Entscheidung des Bundesverfassungsgerichts
Das Bundesverfassungsgericht hatte am 08.07.2021 über zwei Verfassungsbeschwerden zu entscheiden, die die Festsetzung von Nachzahlungszinsen gemäß § 233a AO auf Gewerbesteuer nach einer erfolgten Außenprüfung zum Gegenstand hatten.
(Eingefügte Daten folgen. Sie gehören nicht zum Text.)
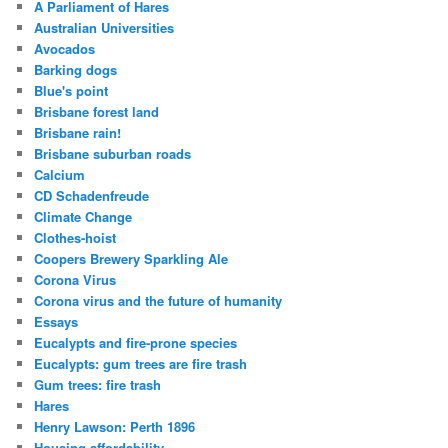
A Parliament of Hares
Australian Universities
Avocados
Barking dogs
Blue's point
Brisbane forest land
Brisbane rain!
Brisbane suburban roads
Calcium
CD Schadenfreude
Climate Change
Clothes-hoist
Coopers Brewery Sparkling Ale
Corona Virus
Corona virus and the future of humanity
Essays
Eucalypts and fire-prone species
Eucalypts: gum trees are fire trash
Gum trees: fire trash
Hares
Henry Lawson: Perth 1896
Housing affordability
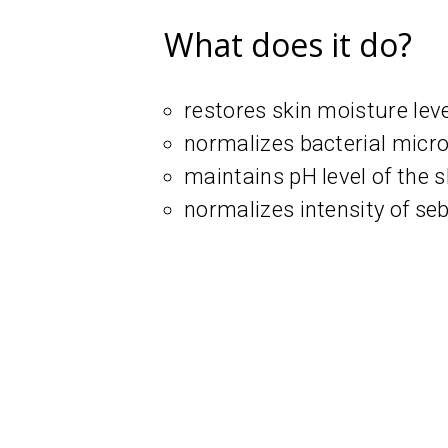
What does it do?
restores skin moisture lev
normalizes bacterial microf
maintains pH level of the s
normalizes intensity of s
Die Karlsruher Richter haben entschieden, dass die Regelung in § 233a AO in Verbindung mit § 238 Abs. 1 AO insofern verfassungswidrig sei, als der Zinsberechnung ein Zinssatz von 0,5 % monatlich zugrunde gelegt werde. Das Bundesverfassungsgericht sieht also lediglich die Höhe des Zinssatzes als verfassungswidrig an. Die Vollverzinsung an sich sei grundsätzlich verfassungskonform, auch wenn sie eine Ungleichbehandlung der Steuerpflichtigen darstelle, die nach Ablauf der Karenzzeit in Anspruch genommen werden gegenüber den Steuerpflichtigen, deren Steuern noch vor Ablauf der Karenzzeit festgesetzt werden. Es handele sich um eine Ungleichbehandlung im Sinne von Artikel 3 Abs. 1 des Grundgesetzes, die aber dem Grunde nach verfassungsrechtlich gerechtfertigt sei. Grund für die Verfassungskonformität sei der Ausgleich des durch die unterschiedliche Festsetzung entstehenden fiktiven Zinsvorteils.
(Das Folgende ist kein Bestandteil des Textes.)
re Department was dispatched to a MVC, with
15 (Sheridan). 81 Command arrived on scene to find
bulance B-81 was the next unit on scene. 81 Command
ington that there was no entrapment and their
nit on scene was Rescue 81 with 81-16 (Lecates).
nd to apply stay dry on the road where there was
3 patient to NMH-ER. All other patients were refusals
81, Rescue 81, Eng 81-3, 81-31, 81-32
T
Die Vollverzinsung sei aber der Höhe nach spätestens seit dem Jahr 2014 verfassungswidrig, da ein Zinssatz von 6 % jährlich seitdem nicht mehr zum Ausgleich des fiktiven Zinsvorteils erforderlich sei. Welcher Zinssatz konkret erforderlich sei, orientiere sich unter anderem am an den Maßstäben des Geld- und Kapitalmarkts. Das dortige Zinsniveau habe sich seit der Einführung der Vollverzinsung im Jahr 1990 deutlich verändert.
Nach Ansicht der Karlsruher Richter sei zunächst noch ein Zinssatz von jährlich 6 % verfassungskonform gewesen. Seit der Finanzkrise 2008 habe sich allerdings ein Niedrigzinsniveau entwickelt, welches sich spätestens seit dem Jahr 2014 als neuer Standard verfestigt habe. Dies äußere sich nicht zuletzt auch in der Entwicklung des Basiszinssatzes, der im Jahr 2008 noch bei über 3 % gelegen habe, seit Januar 2013 allerdings konstant im negativen Bereich liege.
Der 6 % -Zinssatz sei aktuell daher so weit von dem tatsächlichen Marktzinsniveau entfernt, dass er „evident realitätsfern“ sei.
Aussicht
Das bisherige Recht ist weiter für bis einschließlich in das Jahr 2018 fallende Verzinsungszeiträume anwendbar. Für ab in das Jahr 2019 fallende Verzinsungszeiträume ist die Vorschrift unanwendbar. Der Gesetzgeber ist allerdings verpflichtet, bis zum 31. Juli 2022 eine verfassungsgemäße Neuregelung zu treffen, die sich rückwirkend auf alle Verzinsungszeiträume ab dem Jahr 2019 erstreckt und alle noch nicht bestandskräftigen Hoheitsakte erfasst.